What are the application scenarios for this model?
Primary applications:
• Heterologous expression studies: amino acid transport activity assessment using exogenous SLC6A17 in the clean knockout background.
• Disease variant studies: rescue with autosomal recessive intellectual disability-associated SLC6A17 mutations for genotype-function correlation in a controlled context.
• Substrate scope characterization: in vitro and cellular uptake of neutral amino acids to define SLC6A17 transport profile.
• Subcellular localization studies: SLC6A17 is normally synaptic vesicular; imaging in heterologous expression characterizes targeting determinants.
EDITGENE recommends this model for in vitro SLC6A17 biochemistry and disease variant studies. Neuronal contexts are more appropriate for physiological function studies.
Is this SLC6A17 Knockout HCT 116 Cell Line compatible with overexpression rescue experiments?
Yes. SLC6A17 rescue experiments have specific considerations for a brain-specific transporter:
• Construct design: use a codon-modified SLC6A17 sequence with a small C-terminal tag (FLAG, HA). The 12 transmembrane SLC6 architecture and SLC6A17's vesicular targeting signals must be preserved.
• Heterologous expression context: HCT 116 is not the physiological cellular context for SLC6A17 — rescue is effectively a controlled heterologous expression study, useful for biochemical and disease variant characterization.

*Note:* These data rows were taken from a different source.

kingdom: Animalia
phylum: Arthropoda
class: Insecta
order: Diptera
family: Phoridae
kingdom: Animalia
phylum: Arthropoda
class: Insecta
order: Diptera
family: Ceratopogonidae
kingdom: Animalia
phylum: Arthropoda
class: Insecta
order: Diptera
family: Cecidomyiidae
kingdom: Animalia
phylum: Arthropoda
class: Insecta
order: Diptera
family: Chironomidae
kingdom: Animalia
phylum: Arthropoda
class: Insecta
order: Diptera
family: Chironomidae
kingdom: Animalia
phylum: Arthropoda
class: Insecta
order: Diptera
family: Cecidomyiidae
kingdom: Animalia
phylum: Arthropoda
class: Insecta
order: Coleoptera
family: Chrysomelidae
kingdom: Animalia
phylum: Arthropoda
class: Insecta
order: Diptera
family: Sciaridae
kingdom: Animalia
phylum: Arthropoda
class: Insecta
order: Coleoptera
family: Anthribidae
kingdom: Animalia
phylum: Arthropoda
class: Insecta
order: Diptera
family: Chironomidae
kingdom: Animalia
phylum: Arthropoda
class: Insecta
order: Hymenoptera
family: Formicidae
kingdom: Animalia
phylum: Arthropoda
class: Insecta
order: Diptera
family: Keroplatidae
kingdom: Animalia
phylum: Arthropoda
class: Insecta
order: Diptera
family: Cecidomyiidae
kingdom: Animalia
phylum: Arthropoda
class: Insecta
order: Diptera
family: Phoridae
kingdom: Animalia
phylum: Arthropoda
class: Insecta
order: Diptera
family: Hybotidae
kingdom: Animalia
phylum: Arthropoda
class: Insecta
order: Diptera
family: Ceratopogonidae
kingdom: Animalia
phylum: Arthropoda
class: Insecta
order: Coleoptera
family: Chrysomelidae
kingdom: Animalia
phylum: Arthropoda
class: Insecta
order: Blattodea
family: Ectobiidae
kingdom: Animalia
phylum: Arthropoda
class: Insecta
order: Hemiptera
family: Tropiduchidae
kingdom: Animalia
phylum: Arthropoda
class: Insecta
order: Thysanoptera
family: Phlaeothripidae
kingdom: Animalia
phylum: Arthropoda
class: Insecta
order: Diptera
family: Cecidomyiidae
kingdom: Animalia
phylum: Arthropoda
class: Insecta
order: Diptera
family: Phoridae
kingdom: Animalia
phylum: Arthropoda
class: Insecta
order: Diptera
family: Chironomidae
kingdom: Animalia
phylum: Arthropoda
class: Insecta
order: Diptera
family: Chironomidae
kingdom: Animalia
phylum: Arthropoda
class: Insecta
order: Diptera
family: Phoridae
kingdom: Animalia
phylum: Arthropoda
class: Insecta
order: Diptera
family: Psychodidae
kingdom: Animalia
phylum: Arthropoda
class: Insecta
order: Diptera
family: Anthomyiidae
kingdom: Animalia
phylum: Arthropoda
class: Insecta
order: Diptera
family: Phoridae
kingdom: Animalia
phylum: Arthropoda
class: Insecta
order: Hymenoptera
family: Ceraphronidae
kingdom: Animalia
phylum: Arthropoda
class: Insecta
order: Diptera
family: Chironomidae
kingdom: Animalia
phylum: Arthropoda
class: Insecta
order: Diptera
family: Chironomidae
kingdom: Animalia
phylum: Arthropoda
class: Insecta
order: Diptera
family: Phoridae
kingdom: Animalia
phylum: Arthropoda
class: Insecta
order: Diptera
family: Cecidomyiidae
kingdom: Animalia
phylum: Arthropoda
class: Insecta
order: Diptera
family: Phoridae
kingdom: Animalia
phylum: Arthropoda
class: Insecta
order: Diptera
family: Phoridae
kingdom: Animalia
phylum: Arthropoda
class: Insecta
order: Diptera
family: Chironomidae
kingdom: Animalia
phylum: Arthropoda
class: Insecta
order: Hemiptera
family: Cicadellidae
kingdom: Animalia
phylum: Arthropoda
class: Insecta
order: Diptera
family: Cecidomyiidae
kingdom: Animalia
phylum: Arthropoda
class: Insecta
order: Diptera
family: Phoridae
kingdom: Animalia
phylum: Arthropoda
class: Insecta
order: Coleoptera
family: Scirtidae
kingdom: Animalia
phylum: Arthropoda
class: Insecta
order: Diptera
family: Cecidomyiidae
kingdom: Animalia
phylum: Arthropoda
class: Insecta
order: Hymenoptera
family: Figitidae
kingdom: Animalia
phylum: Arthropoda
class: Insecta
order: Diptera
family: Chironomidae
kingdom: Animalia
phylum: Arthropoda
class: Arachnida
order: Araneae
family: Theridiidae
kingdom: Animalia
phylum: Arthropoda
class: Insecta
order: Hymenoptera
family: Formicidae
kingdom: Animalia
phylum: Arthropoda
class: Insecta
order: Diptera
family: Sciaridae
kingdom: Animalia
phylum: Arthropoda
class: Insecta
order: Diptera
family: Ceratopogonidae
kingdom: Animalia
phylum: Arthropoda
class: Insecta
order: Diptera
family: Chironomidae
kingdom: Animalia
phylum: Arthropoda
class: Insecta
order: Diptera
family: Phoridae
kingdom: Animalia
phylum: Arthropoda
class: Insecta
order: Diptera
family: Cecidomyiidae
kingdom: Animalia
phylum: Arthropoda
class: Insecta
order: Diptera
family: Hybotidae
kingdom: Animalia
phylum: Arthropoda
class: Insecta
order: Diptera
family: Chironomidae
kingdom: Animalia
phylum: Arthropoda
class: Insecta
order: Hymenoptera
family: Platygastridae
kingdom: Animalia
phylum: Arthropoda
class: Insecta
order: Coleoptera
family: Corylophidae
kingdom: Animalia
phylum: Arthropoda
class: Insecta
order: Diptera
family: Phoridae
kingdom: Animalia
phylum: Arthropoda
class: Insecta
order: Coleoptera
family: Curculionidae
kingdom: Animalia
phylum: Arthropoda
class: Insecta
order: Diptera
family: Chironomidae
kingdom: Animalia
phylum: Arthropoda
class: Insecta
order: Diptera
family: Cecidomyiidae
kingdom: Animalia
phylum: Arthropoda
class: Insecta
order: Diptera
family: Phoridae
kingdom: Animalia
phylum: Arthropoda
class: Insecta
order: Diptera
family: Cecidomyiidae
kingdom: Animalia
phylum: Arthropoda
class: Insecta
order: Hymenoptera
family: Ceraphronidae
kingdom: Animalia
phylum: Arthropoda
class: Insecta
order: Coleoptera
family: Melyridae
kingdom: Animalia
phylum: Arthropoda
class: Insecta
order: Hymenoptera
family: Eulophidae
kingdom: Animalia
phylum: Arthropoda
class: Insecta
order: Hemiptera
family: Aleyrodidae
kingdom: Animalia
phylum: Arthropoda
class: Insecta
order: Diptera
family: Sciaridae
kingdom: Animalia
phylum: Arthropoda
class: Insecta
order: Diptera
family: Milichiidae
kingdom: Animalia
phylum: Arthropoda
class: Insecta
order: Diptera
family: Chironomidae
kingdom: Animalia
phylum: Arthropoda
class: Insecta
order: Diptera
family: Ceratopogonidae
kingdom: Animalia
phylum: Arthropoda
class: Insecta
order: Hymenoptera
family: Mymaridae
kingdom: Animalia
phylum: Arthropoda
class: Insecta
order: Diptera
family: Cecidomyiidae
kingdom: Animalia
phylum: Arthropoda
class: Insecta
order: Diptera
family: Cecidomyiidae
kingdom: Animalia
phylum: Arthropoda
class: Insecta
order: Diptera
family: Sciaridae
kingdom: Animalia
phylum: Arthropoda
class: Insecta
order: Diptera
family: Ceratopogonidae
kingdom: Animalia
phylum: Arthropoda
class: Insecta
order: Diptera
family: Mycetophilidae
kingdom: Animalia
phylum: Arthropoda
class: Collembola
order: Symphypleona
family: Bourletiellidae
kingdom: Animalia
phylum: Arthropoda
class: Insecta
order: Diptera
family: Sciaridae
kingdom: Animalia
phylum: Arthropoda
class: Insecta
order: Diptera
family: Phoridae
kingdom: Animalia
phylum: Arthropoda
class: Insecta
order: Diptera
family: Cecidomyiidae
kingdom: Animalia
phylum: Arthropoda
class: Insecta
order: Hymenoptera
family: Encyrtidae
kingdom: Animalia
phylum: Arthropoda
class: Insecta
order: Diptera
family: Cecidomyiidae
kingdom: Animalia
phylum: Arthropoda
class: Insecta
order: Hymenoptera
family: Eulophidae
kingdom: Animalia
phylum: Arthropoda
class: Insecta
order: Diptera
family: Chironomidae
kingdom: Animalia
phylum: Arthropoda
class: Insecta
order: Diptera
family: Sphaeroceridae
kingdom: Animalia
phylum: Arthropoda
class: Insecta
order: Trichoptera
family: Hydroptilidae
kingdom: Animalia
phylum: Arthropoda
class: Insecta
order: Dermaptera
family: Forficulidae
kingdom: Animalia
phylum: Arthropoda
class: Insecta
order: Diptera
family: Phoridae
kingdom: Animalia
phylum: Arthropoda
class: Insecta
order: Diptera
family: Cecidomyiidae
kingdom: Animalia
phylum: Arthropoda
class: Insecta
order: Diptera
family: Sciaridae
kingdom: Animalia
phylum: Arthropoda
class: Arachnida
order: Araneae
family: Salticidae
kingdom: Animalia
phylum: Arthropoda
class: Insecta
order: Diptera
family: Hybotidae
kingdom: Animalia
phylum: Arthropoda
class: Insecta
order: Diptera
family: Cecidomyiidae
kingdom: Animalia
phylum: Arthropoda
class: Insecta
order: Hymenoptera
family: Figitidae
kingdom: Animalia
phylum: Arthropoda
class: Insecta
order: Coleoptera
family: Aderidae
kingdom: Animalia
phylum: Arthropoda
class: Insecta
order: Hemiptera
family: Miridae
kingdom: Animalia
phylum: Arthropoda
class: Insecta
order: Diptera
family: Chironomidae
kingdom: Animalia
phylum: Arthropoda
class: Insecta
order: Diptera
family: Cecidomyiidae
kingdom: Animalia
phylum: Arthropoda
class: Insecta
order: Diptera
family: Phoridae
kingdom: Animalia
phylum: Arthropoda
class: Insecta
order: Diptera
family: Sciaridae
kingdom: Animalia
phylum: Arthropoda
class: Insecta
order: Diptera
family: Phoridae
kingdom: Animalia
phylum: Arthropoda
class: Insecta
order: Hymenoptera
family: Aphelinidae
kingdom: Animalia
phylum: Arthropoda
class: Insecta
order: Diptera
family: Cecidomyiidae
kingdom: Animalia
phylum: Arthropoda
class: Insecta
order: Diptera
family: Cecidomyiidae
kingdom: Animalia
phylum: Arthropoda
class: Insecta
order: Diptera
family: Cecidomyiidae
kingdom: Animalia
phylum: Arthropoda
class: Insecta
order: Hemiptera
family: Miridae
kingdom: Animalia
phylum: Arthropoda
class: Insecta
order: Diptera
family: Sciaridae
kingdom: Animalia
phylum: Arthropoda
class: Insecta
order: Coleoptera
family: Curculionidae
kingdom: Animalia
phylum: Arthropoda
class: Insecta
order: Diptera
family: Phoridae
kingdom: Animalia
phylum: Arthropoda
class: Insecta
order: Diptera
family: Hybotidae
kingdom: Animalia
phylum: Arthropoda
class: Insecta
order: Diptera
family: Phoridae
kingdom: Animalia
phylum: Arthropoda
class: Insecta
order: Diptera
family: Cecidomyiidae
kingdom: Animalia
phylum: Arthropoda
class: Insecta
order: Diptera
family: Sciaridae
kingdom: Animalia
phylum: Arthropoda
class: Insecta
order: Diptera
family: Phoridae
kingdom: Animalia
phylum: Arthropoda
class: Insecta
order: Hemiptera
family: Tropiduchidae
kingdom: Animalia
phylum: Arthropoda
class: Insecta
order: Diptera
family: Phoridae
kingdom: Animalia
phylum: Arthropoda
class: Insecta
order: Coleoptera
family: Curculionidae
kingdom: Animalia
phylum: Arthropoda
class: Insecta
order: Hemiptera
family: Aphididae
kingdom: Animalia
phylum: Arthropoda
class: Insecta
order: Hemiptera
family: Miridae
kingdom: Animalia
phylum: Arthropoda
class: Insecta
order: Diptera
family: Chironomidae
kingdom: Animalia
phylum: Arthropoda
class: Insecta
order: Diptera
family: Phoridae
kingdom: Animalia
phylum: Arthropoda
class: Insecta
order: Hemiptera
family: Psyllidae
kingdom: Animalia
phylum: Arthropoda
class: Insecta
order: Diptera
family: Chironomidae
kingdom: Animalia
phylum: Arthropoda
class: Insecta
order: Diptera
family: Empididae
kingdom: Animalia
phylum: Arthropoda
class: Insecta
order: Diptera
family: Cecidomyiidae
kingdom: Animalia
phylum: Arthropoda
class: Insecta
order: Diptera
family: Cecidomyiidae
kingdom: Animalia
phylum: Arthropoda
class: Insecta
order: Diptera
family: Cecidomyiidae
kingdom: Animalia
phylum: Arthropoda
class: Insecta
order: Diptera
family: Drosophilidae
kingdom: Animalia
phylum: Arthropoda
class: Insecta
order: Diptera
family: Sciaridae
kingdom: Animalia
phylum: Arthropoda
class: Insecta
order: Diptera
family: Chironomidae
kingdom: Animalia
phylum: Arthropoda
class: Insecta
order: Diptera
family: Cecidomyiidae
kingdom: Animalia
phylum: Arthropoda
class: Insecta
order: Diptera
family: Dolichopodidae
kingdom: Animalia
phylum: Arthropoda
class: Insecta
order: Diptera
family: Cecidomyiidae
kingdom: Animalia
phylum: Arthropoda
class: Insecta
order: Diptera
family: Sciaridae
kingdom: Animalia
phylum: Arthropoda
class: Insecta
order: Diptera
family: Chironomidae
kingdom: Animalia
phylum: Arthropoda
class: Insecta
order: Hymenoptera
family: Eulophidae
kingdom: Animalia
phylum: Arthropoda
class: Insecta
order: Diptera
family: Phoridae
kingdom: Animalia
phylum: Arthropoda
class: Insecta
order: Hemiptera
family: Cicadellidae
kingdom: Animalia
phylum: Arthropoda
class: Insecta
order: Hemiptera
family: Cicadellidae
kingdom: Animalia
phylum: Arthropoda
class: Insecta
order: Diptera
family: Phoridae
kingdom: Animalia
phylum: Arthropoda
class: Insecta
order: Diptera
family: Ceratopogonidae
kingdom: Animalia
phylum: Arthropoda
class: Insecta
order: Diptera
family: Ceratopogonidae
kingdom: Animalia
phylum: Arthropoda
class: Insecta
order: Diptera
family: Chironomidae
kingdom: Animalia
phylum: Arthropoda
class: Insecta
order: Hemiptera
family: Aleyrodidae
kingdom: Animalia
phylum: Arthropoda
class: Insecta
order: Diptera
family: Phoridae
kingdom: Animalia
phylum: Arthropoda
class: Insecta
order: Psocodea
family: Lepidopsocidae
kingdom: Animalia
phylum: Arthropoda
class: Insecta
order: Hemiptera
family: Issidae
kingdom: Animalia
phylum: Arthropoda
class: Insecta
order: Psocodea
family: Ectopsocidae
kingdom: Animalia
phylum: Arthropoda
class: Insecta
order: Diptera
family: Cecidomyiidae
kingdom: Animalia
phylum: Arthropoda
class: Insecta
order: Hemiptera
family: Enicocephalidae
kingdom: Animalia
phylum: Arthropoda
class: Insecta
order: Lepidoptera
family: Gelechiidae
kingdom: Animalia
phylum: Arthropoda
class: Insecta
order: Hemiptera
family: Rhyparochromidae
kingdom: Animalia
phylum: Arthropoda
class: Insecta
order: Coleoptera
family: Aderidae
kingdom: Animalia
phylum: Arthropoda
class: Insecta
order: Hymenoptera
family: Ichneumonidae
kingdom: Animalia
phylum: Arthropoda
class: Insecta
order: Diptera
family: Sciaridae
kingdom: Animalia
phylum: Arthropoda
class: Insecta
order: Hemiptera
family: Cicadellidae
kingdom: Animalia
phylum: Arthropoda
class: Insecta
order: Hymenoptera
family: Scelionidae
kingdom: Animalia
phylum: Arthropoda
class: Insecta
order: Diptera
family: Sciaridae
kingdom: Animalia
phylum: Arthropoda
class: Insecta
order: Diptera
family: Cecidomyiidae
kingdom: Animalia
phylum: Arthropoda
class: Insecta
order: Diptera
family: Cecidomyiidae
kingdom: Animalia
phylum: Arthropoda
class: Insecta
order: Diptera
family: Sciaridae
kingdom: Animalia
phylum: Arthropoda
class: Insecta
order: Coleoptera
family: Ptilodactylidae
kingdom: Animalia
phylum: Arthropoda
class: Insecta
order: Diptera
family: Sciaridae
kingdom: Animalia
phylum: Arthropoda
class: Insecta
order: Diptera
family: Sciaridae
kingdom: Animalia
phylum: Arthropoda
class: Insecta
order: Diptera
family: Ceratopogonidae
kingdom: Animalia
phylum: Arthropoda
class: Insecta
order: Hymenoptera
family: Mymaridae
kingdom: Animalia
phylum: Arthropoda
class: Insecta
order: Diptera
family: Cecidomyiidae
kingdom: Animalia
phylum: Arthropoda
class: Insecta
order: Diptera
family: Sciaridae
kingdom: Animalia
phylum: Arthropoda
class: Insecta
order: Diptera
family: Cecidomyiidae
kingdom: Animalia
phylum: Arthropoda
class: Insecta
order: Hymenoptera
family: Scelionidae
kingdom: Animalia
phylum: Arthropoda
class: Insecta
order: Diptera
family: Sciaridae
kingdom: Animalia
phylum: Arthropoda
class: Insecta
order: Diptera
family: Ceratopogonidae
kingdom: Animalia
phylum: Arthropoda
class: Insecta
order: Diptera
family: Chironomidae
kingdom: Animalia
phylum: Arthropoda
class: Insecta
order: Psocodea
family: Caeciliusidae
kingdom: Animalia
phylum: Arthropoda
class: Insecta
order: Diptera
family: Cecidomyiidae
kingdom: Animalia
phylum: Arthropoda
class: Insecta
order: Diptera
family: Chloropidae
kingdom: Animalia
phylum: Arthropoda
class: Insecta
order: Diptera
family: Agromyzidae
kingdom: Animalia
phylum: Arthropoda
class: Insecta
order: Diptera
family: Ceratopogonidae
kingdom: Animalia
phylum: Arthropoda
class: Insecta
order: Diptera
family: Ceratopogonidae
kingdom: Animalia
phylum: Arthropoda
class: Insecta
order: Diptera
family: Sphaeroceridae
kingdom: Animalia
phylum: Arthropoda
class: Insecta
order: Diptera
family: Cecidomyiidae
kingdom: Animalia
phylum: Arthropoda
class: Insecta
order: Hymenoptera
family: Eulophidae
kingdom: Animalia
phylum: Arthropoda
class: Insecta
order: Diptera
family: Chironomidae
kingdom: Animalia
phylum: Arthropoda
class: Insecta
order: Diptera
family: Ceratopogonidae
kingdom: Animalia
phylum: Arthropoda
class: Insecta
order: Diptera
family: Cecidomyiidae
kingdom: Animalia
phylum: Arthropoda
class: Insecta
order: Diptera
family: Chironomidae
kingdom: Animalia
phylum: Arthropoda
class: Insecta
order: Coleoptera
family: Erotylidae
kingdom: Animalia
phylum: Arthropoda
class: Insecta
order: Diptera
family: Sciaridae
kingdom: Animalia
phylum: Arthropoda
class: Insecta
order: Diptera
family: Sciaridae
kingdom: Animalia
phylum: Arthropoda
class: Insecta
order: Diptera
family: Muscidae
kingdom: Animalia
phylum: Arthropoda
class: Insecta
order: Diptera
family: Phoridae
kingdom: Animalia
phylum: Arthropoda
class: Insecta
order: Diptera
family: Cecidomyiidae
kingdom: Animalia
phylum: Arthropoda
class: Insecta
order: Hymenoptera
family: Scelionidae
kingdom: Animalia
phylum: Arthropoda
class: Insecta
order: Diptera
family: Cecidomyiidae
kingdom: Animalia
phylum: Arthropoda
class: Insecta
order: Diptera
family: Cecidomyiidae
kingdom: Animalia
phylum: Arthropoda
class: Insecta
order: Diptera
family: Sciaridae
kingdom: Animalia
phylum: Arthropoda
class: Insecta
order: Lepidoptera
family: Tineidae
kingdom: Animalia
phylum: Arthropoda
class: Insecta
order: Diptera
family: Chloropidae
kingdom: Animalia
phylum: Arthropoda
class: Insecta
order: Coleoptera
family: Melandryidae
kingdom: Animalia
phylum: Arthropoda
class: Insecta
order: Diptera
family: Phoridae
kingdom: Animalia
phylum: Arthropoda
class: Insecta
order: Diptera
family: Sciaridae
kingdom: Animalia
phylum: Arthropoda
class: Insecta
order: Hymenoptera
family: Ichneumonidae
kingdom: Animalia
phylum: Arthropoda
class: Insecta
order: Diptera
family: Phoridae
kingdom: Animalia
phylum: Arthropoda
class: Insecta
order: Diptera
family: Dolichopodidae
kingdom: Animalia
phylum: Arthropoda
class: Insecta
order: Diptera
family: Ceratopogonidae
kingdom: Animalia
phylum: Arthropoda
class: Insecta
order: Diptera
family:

• Disease mutation rescue: autosomal recessive intellectual disability-associated SLC6A17 variants enable genotype-function studies in a tractable cellular background.
• Functional readout: rescue should restore neutral amino acid transport activity measured by uptake assays.
HCT 116 transduces efficiently with lentivirus and supports stable rescue line generation. For physiological function studies, neuronal models are more appropriate.
* Research Use Disclaimer: Content is generated from publicly available research data, bioinformatic resources, and computational analyses for research reference only.